I see the pressure flaking of serrated gun flints is a topic of your personal interest. Given their long history it is curious that more are not made that way. http://shilohrifle.com/forums/viewtopic.php?t=24998What I have found Tom is that a straight level edge is not a strong edge. The serrated edge is what works best and longest on a gun flint. Same is true on an arrow point or flint knife blade. The scarps between the serrated points are just as sharp as flint can be knapped.
The serration is what gives a flint edge it's strength and longevity.
I don’t know about “ harvesting “, but sometimes I will pick up a good-looking piece of dark flint or white chert if i see one when I’m out and about and bust a few spalls off of it at some later date. A small percentage of these spalls will have a halfway decent shape that will fit one of my locks. I have not had the time to learn to make them look really good like I hear Rich Pearce does.Seems like a natural adjunct hobby for anyone with an interest in muzzleloaders. Is there anyone on this forum who has pointers to share? Thanks in advance.

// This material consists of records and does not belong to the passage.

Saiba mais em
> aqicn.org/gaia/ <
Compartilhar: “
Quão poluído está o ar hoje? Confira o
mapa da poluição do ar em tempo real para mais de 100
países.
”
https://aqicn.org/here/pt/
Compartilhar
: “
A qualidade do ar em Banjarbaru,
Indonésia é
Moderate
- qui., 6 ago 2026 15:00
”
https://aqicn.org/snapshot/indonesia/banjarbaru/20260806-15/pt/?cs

I would do my own but have never figured out where it lives. Elusive stuff. ;-)
It is all over the place in nuisance quantities in Stone County, MO. Northwest of Branson between Crane and Galena. Lots of other areas within 20 miles or more in all directions from Crane. You can see those white and gray rocks from the size of a cigarette pack up to cantaloupe size in cut hay fields and pastures just driving down the road. If I were smart enough to figure out how to post pictures I would post a few.
From a now defunct ml forum I got into quite an argument about this issue. So, I wrote to the geology department of several universities and my state geological commission. Responses I got said if you soak flint in water for 500 years, it might penetrate to a depth of one micron. I haven't tried that. Let me know what you find out.